Лев Толстой в автобиографической повести «Детство» вспоминает свою влюблённость в мальчика Сережу Ивина: «Его оригинальная красота поразила меня с первого взгляда. Я почувствовал к нему непреодолимое влечение. Видеть его было достаточно для моего счастия; и одно время все силы души моей были сосредоточены в этом желании». В своих дневниках Толстой также писал о влечении к мужчинам, но скорее платоническом: «В мужчин я очень часто влюблялся <…> Для меня главный признак любви есть страх оскорбить или не понравиться любимому предмету, просто страх. Я влюблялся в мужчин, прежде чем имел понятие о возможности педерастии; но и узнавши, никогда мысль о возможности соития не входила мне в голову».

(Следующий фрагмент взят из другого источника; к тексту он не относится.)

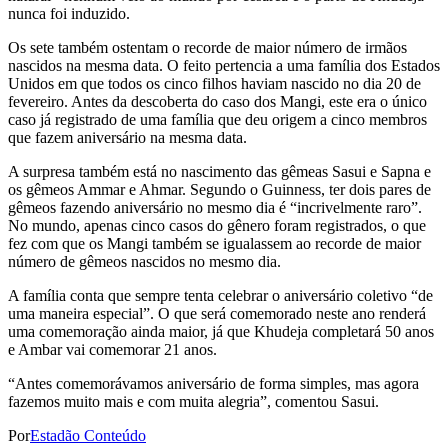
nunca foi induzido.
Os sete também ostentam o recorde de maior número de irmãos
nascidos na mesma data. O feito pertencia a uma família dos Estados
Unidos em que todos os cinco filhos haviam nascido no dia 20 de
fevereiro. Antes da descoberta do caso dos Mangi, este era o único
caso já registrado de uma família que deu origem a cinco membros
que fazem aniversário na mesma data.
A surpresa também está no nascimento das gêmeas Sasui e Sapna e
os gêmeos Ammar e Ahmar. Segundo o Guinness, ter dois pares de
gêmeos fazendo aniversário no mesmo dia é “incrivelmente raro”.
No mundo, apenas cinco casos do gênero foram registrados, o que
fez com que os Mangi também se igualassem ao recorde de maior
número de gêmeos nascidos no mesmo dia.
A família conta que sempre tenta celebrar o aniversário coletivo “de
uma maneira especial”. O que será comemorado neste ano renderá
uma comemoração ainda maior, já que Khudeja completará 50 anos
e Ambar vai comemorar 21 anos.
“Antes comemorávamos aniversário de forma simples, mas agora
fazemos muito mais e com muita alegria”, comentou Sasui.
Por
Estadão Conteúdo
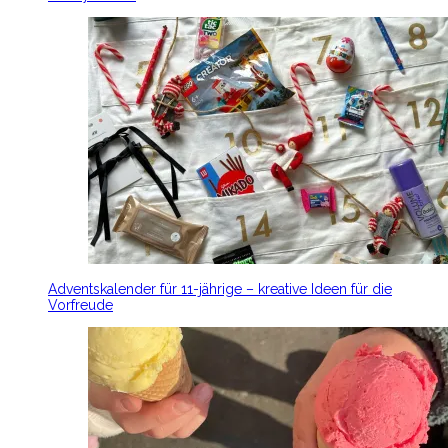
Adventskalender für 11-jährige – kreative Ideen für die
Vorfreude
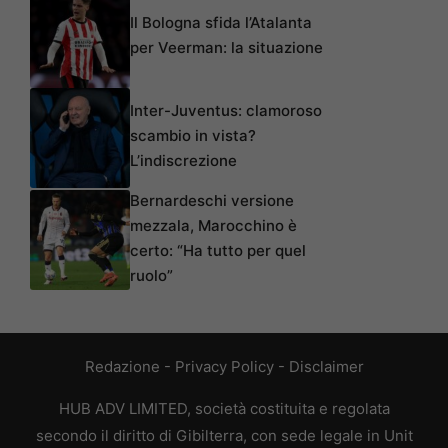
Il Bologna sfida l’Atalanta
per Veerman: la situazione
Inter-Juventus: clamoroso
scambio in vista?
L’indiscrezione
Bernardeschi versione
mezzala, Marocchino è
certo: “Ha tutto per quel
ruolo”
Redazione
-
Privacy Policy
-
Disclaimer
HUB ADV LIMITED, società costituita e regolata
secondo il diritto di Gibilterra, con sede legale in Unit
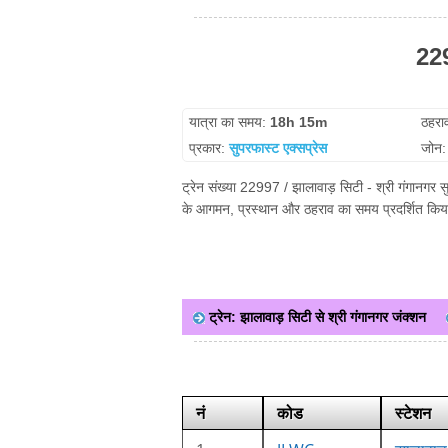
229
यात्रा का समय:
18h 15m
ठहरा
प्रकार:
सुपरफास्ट एक्सप्रेस
जोन
ट्रेन संख्या 22997 / झालावाड़ सिटी - श्री गंगानगर सु
के आगमन, प्रस्थान और ठहराव का समय प्रदर्शित किया 
ट्रेन: झालावाड़ सिटी से श्री गंगानगर जंक्शन
नं
कोड
स्टेशन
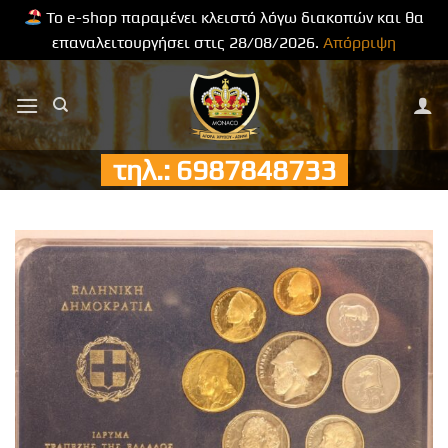
Το e-shop παραμένει κλειστό λόγω διακοπών και θα
επαναλειτουργήσει στις 28/08/2026.
Απόρριψη
Μετάβαση
στο
περιεχόμενο
τηλ.: 6987848733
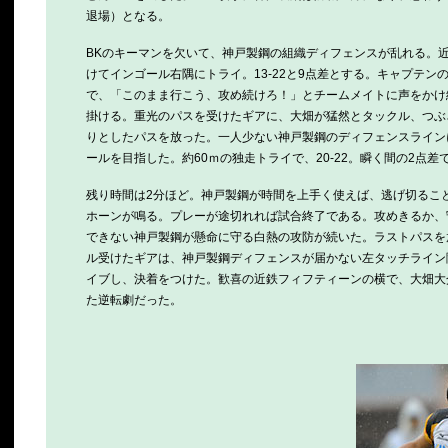
退場）となる。
BKのキーマンを欠いて、神戸製鋼の組織ディフェンスが乱れる。近
けてインゴール右隅にトライ。13-22と9点差とする。キャプテ
で、「このまま行こう、攻め続けろ！」とチームメイトに声をかけ続
掛ける。重光のパスを受けたギアに、大畑が猛然とタックル、つぶ
りとしたパスを放った。一人少ない神戸製鋼のディフェンスライン
ールを目指した。約60ｍの独走トライで、20-22。瞬く間の2点差
残り時間は2分ほど。神戸製鋼が時間を上手く使えば、逃げ切るこ
ホーンが鳴る。プレーが途切れれば試合終了である。攻めきるか、
できない神戸製鋼が懸命に守る白熱の攻防が続いた。ラストパスを
ル受けたギアは、神戸製鋼ディフェンスが届かない左タッチライン
イブし、決着をつけた。歓喜の近鉄フィフティーンの横で、大畑大
た逆転劇だった。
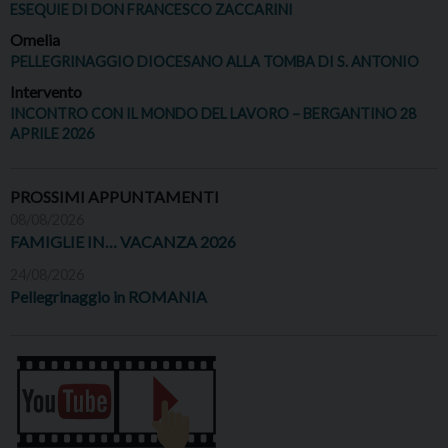
ESEQUIE DI DON FRANCESCO ZACCARINI
Omelia
PELLEGRINAGGIO DIOCESANO ALLA TOMBA DI S. ANTONIO
Intervento
INCONTRO CON IL MONDO DEL LAVORO – BERGANTINO 28
APRILE 2026
PROSSIMI APPUNTAMENTI
08/08/2026
FAMIGLIE IN… VACANZA 2026
24/08/2026
Pellegrinaggio in ROMANIA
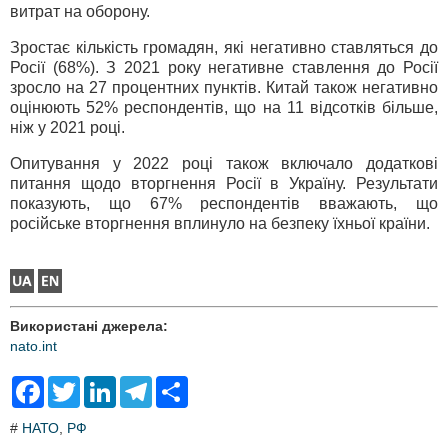
витрат на оборону.
Зростає кількість громадян, які негативно ставляться до
Росії (68%). З 2021 року негативне ставлення до Росії
зросло на 27 процентних пунктів. Китай також негативно
оцінюють 52% респондентів, що на 11 відсотків більше,
ніж у 2021 році.
Опитування у 2022 році також включало додаткові
питання щодо вторгнення Росії в Україну. Результати
показують, що 67% респондентів вважають, що
російське вторгнення вплинуло на безпеку їхньої країни.
Використані джерела:
nato.int
F
T
L
T
S
a
w
i
e
h
c
i
n
l
a
#
НАТО
,
РФ
e
t
k
e
r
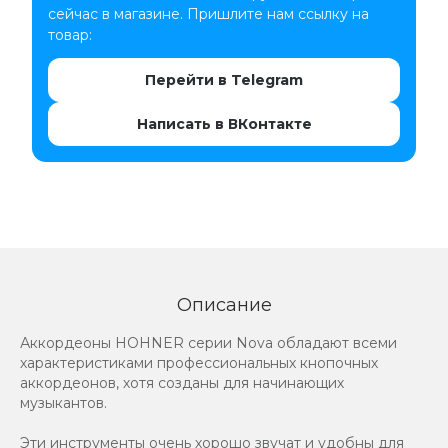
сейчас в магазине. Пришлите нам ссылку на
товар:
Перейти в Telegram
Написать в ВКонтакте
Описание
Аккордеоны HOHNER серии Nova обладают всеми
характеристиками профессиональных кнопочных
аккордеонов, хотя созданы для начинающих
музыкантов.
Эти инструменты очень хорошо звучат и удобны для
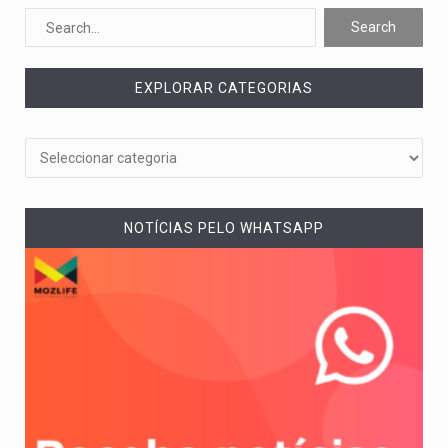
O pagamento marca o desfecho de um dos processos mais…
O programa, cuja implementação está prevista entre abril de 2026…
EXPLORAR CATEGORIAS
A nova legislação estabelece um prazo de 180 dias para…
O Departamento de Estado norte-americano confirmou que cidadãos dos Estados…
A final coloca frente a frente duas equipas que chegaram…
NOTÍCIAS PELO WHATSAPP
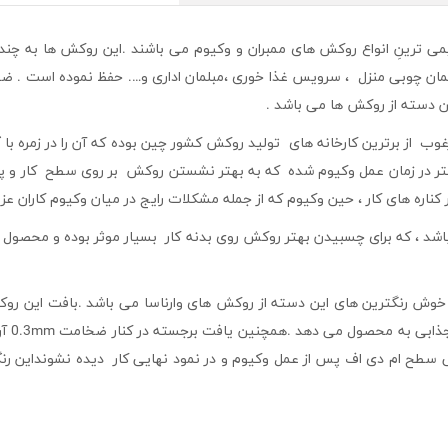
 ترینِ انواع روکش های ممبران و وکیوم می باشند .این روکش ها به چندین
مان چوبی منزل ، سرویس غذا خوری ،مبلمان اداری و…. حفظ نموده است . 
ین دسته از روکش ها می باشد .
رغوب از برترین کارخانه های تولید روکش کشور چین بوده که آن را در زمره با
ک
ر در زمان عمل وکیوم شده که به بهتر نشستن روکش بر روی سطح کار و پوشش بهتر سطح ابزار(NC
ه های کار ، حین وکیوم که از جمله مشکلات رایج در میان وکیوم کاران عزی
باشد ، که برای چسبیدن بهتر روکش روی بدنه کار بسیار موثر بوده و محصول 
وش رنگترین های این دسته از روکش های وارناسا می باشد .بافت این رو
وکیوم 
ی سطح ام دی اف پس از عمل وکیوم و در نمود نهایی کار دیده نشونداین رن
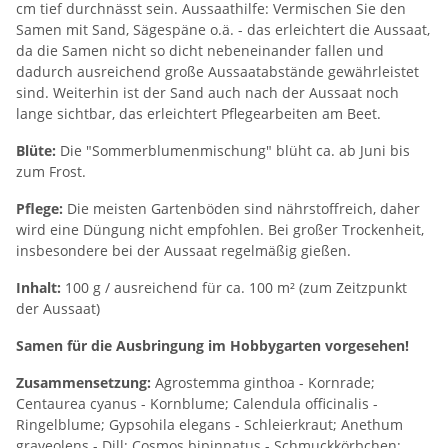
cm tief durchnässt sein. Aussaathilfe: Vermischen Sie den
Samen mit Sand, Sägespäne o.ä. - das erleichtert die Aussaat,
da die Samen nicht so dicht nebeneinander fallen und
dadurch ausreichend große Aussaatabstände gewährleistet
sind. Weiterhin ist der Sand auch nach der Aussaat noch
lange sichtbar, das erleichtert Pflegearbeiten am Beet.
Blüte:
Die "Sommerblumenmischung" blüht ca. ab Juni bis
zum Frost.
Pflege:
Die meisten Gartenböden sind nährstoffreich, daher
wird eine Düngung nicht empfohlen. Bei großer Trockenheit,
insbesondere bei der Aussaat regelmäßig gießen.
Inhalt:
100 g / ausreichend für ca. 100 m² (zum Zeitzpunkt
der Aussaat)
Samen für die Ausbringung im Hobbygarten vorgesehen!
Zusammensetzung:
Agrostemma ginthoa - Kornrade;
Centaurea cyanus - Kornblume; Calendula officinalis -
Ringelblume; Gypsohila elegans - Schleierkraut; Anethum
graveolens - Dill; Cosmos bipinnatus - Schmuckkörbchen;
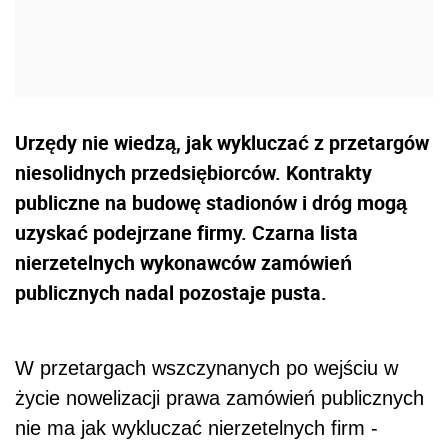
Urzędy nie wiedzą, jak wykluczać z przetargów
niesolidnych przedsiębiorców. Kontrakty
publiczne na budowę stadionów i dróg mogą
uzyskać podejrzane firmy. Czarna lista
nierzetelnych wykonawców zamówień
publicznych nadal pozostaje pusta.
W przetargach wszczynanych po wejściu w
życie nowelizacji prawa zamówień publicznych
nie ma jak wykluczać nierzetelnych firm -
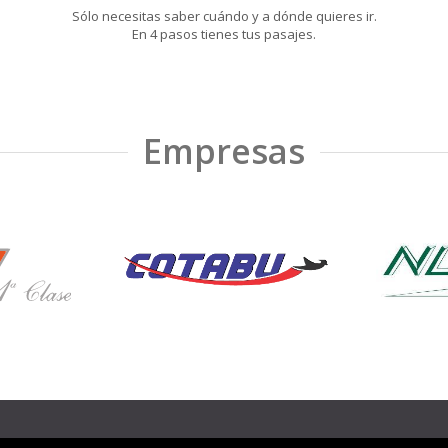
Sólo necesitas saber cuándo y a dónde quieres ir.
En 4 pasos tienes tus pasajes.
Empresas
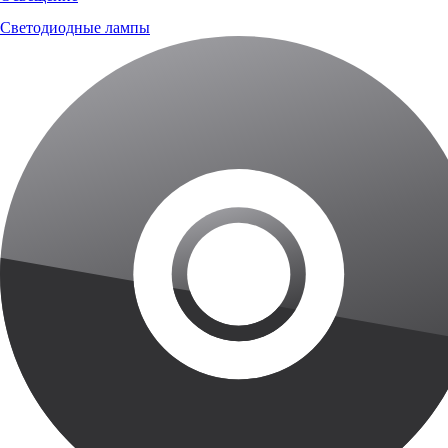
Светодиодные лампы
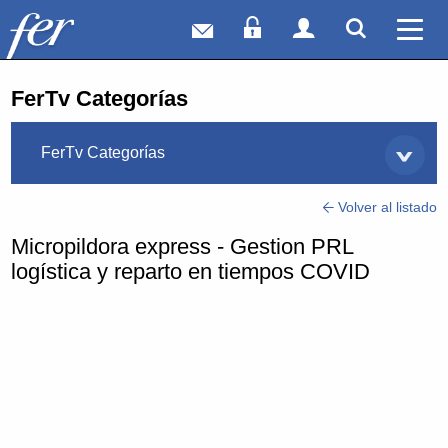
Correo web
Acceso Socios
Acceso Usuar
Mostrar
Ver 
FerTv Categorías
FerTv Categorías
Volver al listado
Micropildora express - Gestion PRL
logística y reparto en tiempos COVID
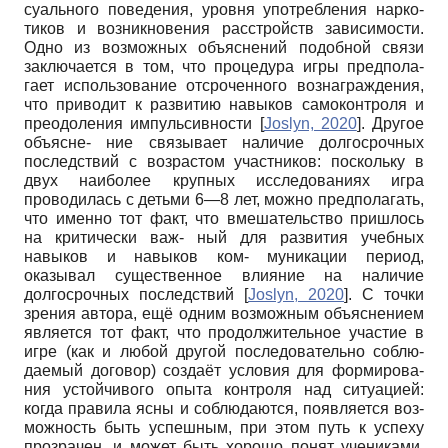
суального поведения, уровня употребления нарко-
тиков и возникновения расстройств зависимости.
Одно из возможных объяснений подобной связи
заключается в том, что процедура игры предпола-
гает использование отсроченного вознаграждения,
что приводит к развитию навыков самоконтроля и
преодоления импульсивности
[
Joslyn, 2020
]
. Другое
объясне- ние связывает наличие долгосрочных
последствий с возрастом участников: поскольку в
двух наиболее крупных исследованиях игра
проводилась с детьми 6—8 лет, можно предполагать,
что именно тот факт, что вмешательство пришлось
на критически важ- ный для развития учебных
навыков и навыков ком- муникации период,
оказывал существенное влияние на наличие
долгосрочных последствий
[
Joslyn, 2020
]
. С точки
зрения автора, ещё одним возможным объяснением
является тот факт, что продолжительное участие в
игре (как и любой другой последовательно соблю-
даемый договор) создаёт условия для формирова-
ния устойчивого опыта контроля над ситуацией:
когда правила ясны и соблюдаются, появляется воз-
можность быть успешным, при этом путь к успеху
прозрачен, и может быть хорошо понят учениками,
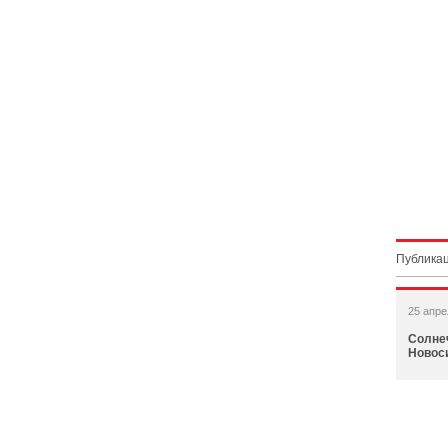
Публикац
25 апре
Солне
Новос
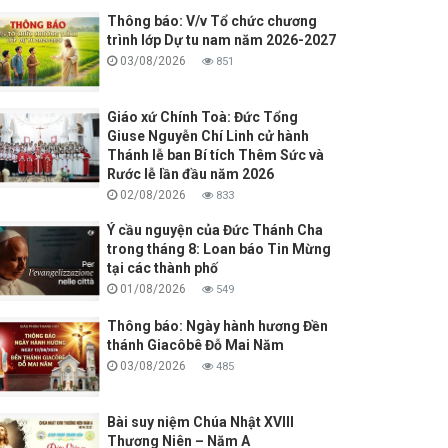
Thông báo: V/v Tổ chức chương
trình lớp Dự tu nam năm 2026-2027
03/08/2026
851
Giáo xứ Chính Toà: Đức Tổng
Giuse Nguyễn Chí Linh cử hành
Thánh lễ ban Bí tích Thêm Sức và
Rước lễ lần đầu năm 2026
02/08/2026
833
Ý cầu nguyện của Đức Thánh Cha
trong tháng 8: Loan báo Tin Mừng
tại các thành phố
01/08/2026
549
Thông báo: Ngày hành hương Đền
thánh Giacôbê Đỗ Mai Năm
03/08/2026
485
Bài suy niệm Chúa Nhật XVIII
Thương Niên – Năm A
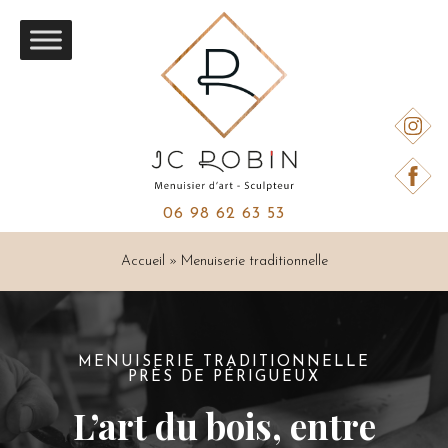
06 98 62 63 53
Accueil
»
Menuiserie traditionnelle
MENUISERIE TRADITIONNELLE
PRÈS DE PÉRIGUEUX
L’art du bois, entre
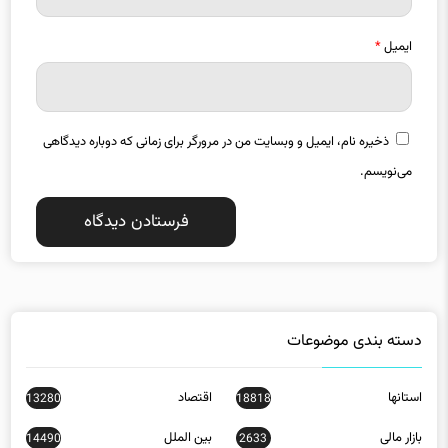
ایمیل
*
ذخیره نام، ایمیل و وبسایت من در مرورگر برای زمانی که دوباره دیدگاهی
می‌نویسم.
دسته بندی موضوعات
استانها
اقتصاد
13280
18818
بازار مالی
بین الملل
14490
2633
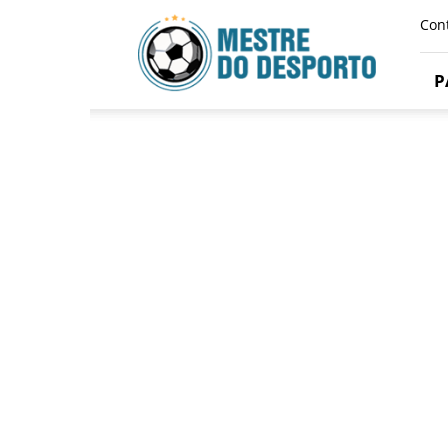
Mestre
Con
Do
Desporto
P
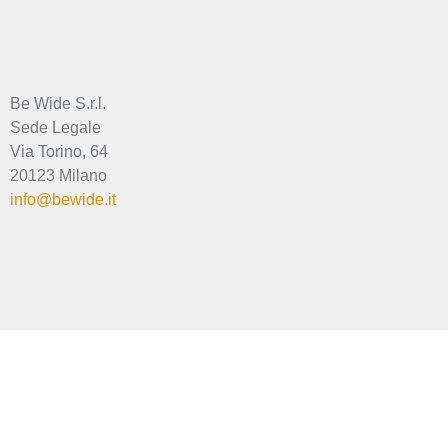
Be Wide S.r.l.
Sede Legale
Via Torino, 64
20123 Milano
info@bewide.it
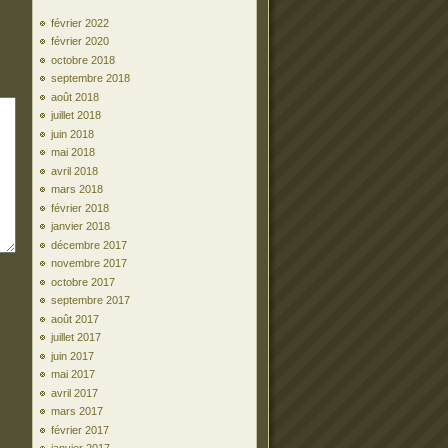
février 2022
février 2020
octobre 2018
septembre 2018
août 2018
juillet 2018
juin 2018
mai 2018
avril 2018
mars 2018
février 2018
janvier 2018
décembre 2017
novembre 2017
octobre 2017
septembre 2017
août 2017
juillet 2017
juin 2017
mai 2017
avril 2017
mars 2017
février 2017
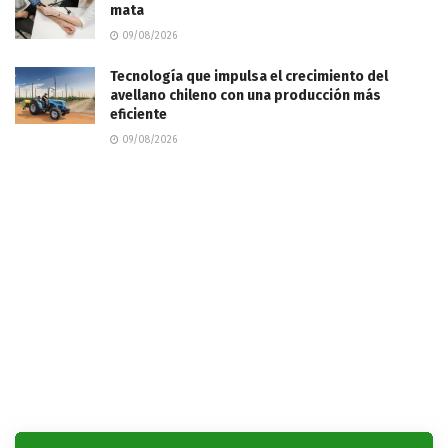
mata
09/08/2026
Tecnología que impulsa el crecimiento del
avellano chileno con una producción más
eficiente
09/08/2026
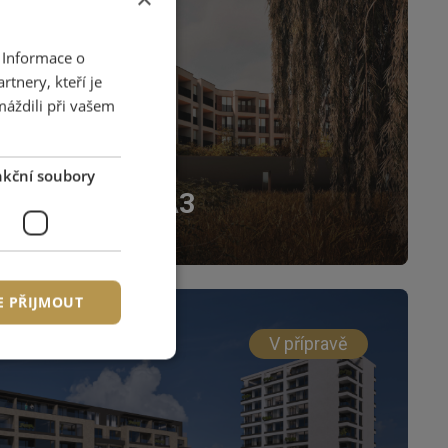
 Informace o
tnery, kteří je
máždili při vašem
kční soubory
vá Cihelna CA3
E PŘIJMOUT
V přípravě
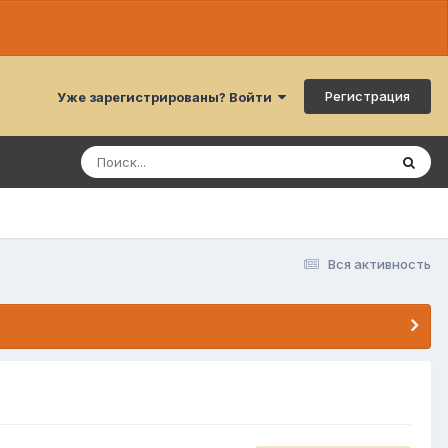
Регистрация
Уже зарегистрированы? Войти
Вся активность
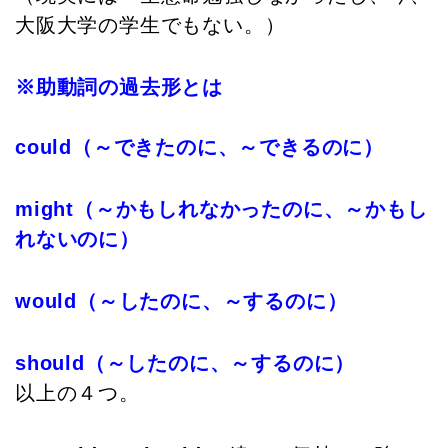
大阪大学の学生でもない。）
※助動詞の過去形とは
could（～できたのに、～できるのに）
might（～かもしれなかったのに、～かもし
れないのに）
would（～したのに、～するのに）
should（～したのに、～するのに）
以上の４つ。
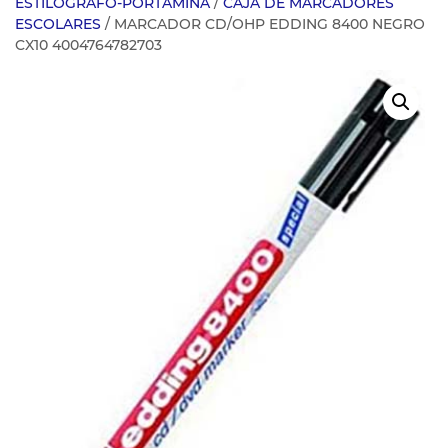
ESTILOGRAFO-PORTAMINA
/
CAJA DE MARCADORES
ESCOLARES
/ MARCADOR CD/OHP EDDING 8400 NEGRO
CX10 4004764782703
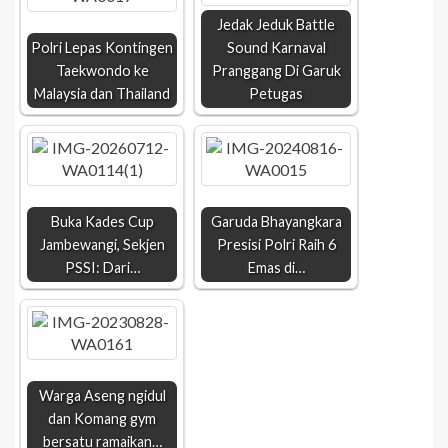
Jedak Jeduk Battle
Polri Lepas Kontingen
Sound Karnaval
Taekwondo ke
Pranggang Di Garuk
Malaysia dan Thailand
Petugas
Buka Kades Cup
Garuda Bhayangkara
Jambewangi, Sekjen
Presisi Polri Raih 6
PSSI: Dari…
Emas di…
Warga Aseng ngidul
dan Komang gym
bersatu ramaikan…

В романе «Анна Каренина» мельком появляется гомосексуальная пара офицеров, младший из которых тщетно желал внимания Вронского. Впрочем, описана пара довольно стереотипно-гомофобно и вызывает у Вронского «гримасу отвращения»:
Из входной двери появились два офицера: один молоденький, с слабым, тонким лицом, недавно поступивший из Пажеского корпуса в их полк; другой пухлый, старый офицер с браслетом на руке и заплывшими маленькими глазами.
Вронский взглянул на них, нахмурился и, как будто не заметив их, косясь на книгу, стал есть и читать вместе.
<…>
Пухлый офицер взял карту вин и обратился к молоденькому офицеру.
— Ты сам выбери, что будем пить, — сказал он, подавая ему карту и глядя на него.
— Пожалуй, рейнвейну, — сказал молодой офицер, робко косясь на Вронского и стараясь поймать пальцами чуть отросшие усики. Видя, что Вронский не оборачивается, молодой офицер встал.
— Пойдем в бильярдную, — сказал он.
Одно из самых открытых изображений гомосексуальности появляется в рассказе «Хамид и Маноли: Рассказ критской гречанки о подлинных событиях 1858 года» (1869 г.) Константина Леонтьева. Как и многие выдающиеся российские геи XIX века, Леонтьев был религиозен и политически консервативен. Переместив место действия своего рассказа в чужую страну, Леонтьев применил распространённую в то время стратегию, по которой аллюзии на гомосексуальность допускались, если они были замаскированы эвфемизмами и эзоповым языком, а события происходили на далёкой земле. Действие рассказа развивается на мультикультурном острове Крит, где молодой и бедный греческий парень Маноли вступает в отношения с обеспеченным, но «сумасшедшим» турком Хамидом.
«Любил его, видно, Хамид крепко. И Маноли, я вам говорила, сначала доволен был судьбою своей. А потом, когда Христо Пападаки и другие греки стали дразнить его Хамидом и смеяться над ним, ему тяжело стало. И Хамид стал грозить ему тем и другим. “И себя убью, и тебя!” – говорил Хамид».
В дальнейшем, в эпоху Серебряного века, мотивы гомоэротического напряжения и гомосексуального влечения появлялись в русской литературе гораздо чаще и откровенней – вплоть до первого русского гей-романа «Крылья» (1906) Михаила Кузмина.